**Problem**
Copy each line of the listing below exactly and drop the images.

*** Block opens ***

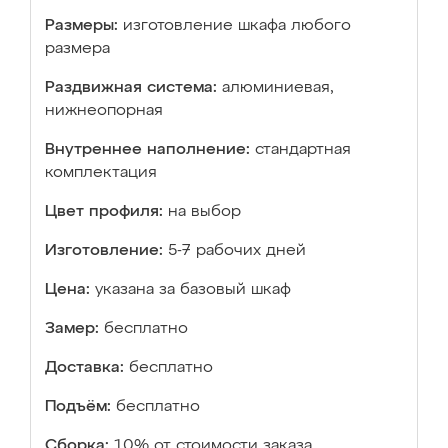
Размеры:
изготовление шкафа любого
размера
Раздвижная система:
алюминиевая,
нижнеопорная
Внутреннее наполнение:
стандартная
комплектация
Цвет профиля:
на выбор
Изготовление:
5-7 рабочих дней
Цена:
указана за базовый шкаф
Замер:
бесплатно
Доставка:
бесплатно
Подъём:
бесплатно
Сборка:
10% от стоимости заказа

*** Block closes ***

**Exercise output**
Размеры:
изготовление шкафа любого
размера
Раздвижная система:
алюминиевая,
нижнеопорная
Внутреннее наполнение:
стандартная
комплектация
Цвет профиля:
на выбор
Изготовление:
5-7 рабочих дней
Цена:
указана за базовый шкаф
Замер:
бесплатно
Доставка:
бесплатно
Подъём:
бесплатно
Сборка:
10% от стоимости заказа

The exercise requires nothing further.